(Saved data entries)
◇ ◇ ◇ ◇

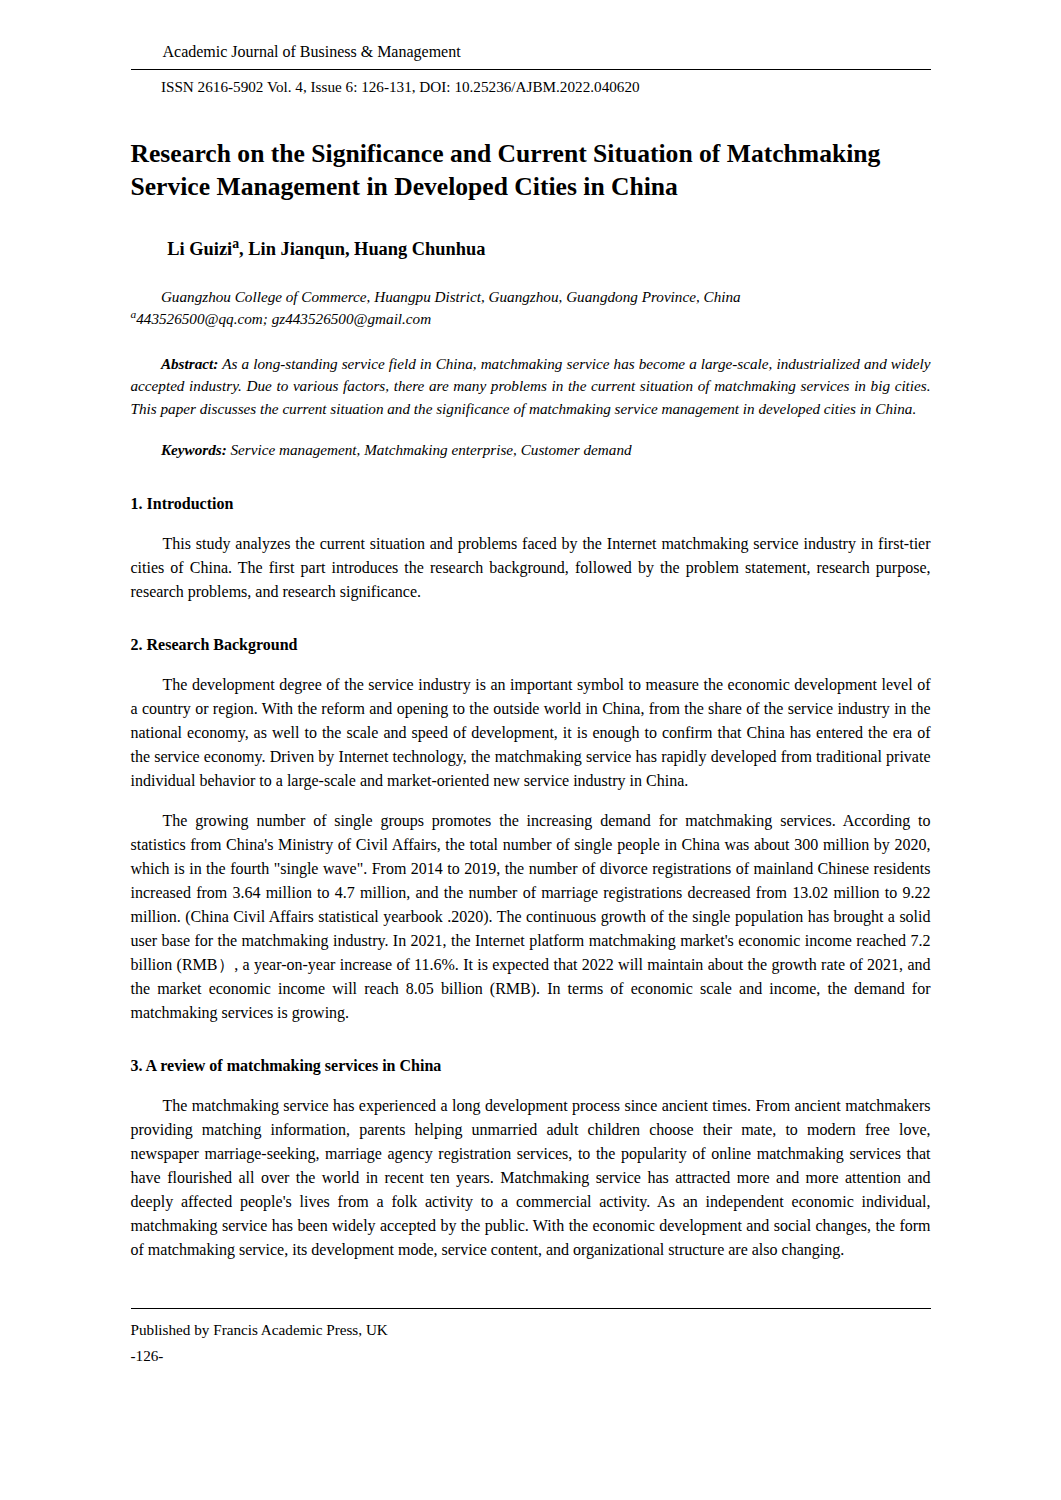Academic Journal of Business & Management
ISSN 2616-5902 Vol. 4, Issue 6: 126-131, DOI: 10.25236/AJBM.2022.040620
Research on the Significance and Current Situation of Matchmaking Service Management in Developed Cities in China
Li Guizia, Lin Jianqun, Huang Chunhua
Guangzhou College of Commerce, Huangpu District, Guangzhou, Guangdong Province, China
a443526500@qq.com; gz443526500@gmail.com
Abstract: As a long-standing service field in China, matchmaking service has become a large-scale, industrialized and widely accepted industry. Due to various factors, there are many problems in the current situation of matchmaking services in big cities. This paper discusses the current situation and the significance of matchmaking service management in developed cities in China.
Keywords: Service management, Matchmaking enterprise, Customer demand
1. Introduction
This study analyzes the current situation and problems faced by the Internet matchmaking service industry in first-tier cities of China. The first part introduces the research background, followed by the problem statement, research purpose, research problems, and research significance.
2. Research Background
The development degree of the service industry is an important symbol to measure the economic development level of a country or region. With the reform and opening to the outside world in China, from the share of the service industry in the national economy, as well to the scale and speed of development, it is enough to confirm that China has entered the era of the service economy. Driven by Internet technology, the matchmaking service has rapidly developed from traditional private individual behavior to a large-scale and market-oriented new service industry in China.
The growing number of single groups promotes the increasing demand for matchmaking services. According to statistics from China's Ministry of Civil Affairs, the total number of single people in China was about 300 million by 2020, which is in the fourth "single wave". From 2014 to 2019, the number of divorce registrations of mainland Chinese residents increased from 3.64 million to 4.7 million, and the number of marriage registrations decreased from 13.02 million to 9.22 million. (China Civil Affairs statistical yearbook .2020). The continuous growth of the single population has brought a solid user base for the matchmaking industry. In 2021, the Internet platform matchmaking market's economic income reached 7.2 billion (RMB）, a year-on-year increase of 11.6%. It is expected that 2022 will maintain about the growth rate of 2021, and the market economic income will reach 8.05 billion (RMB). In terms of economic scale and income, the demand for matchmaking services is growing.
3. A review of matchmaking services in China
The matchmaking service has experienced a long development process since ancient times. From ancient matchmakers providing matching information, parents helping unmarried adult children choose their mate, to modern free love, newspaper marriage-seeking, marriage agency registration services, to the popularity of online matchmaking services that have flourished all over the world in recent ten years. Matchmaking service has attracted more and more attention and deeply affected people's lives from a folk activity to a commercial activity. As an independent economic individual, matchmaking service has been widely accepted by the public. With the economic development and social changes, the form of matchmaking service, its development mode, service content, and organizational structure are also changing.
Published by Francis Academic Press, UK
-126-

◇ ◇ ◇ ◇

**Aim of the exercise:** Copy out each line of the data above, exactly, if it lies between the line holding "1. Introduction" and the line holding "The development degree", inclusive; copy no other line.

**Exercise result:**
1. Introduction
This study analyzes the current situation and problems faced by the Internet matchmaking service industry in first-tier cities of China. The first part introduces the research background, followed by the problem statement, research purpose, research problems, and research significance.
2. Research Background
The development degree of the service industry is an important symbol to measure the economic development level of a country or region. With the reform and opening to the outside world in China, from the share of the service industry in the national economy, as well to the scale and speed of development, it is enough to confirm that China has entered the era of the service economy. Driven by Internet technology, the matchmaking service has rapidly developed from traditional private individual behavior to a large-scale and market-oriented new service industry in China.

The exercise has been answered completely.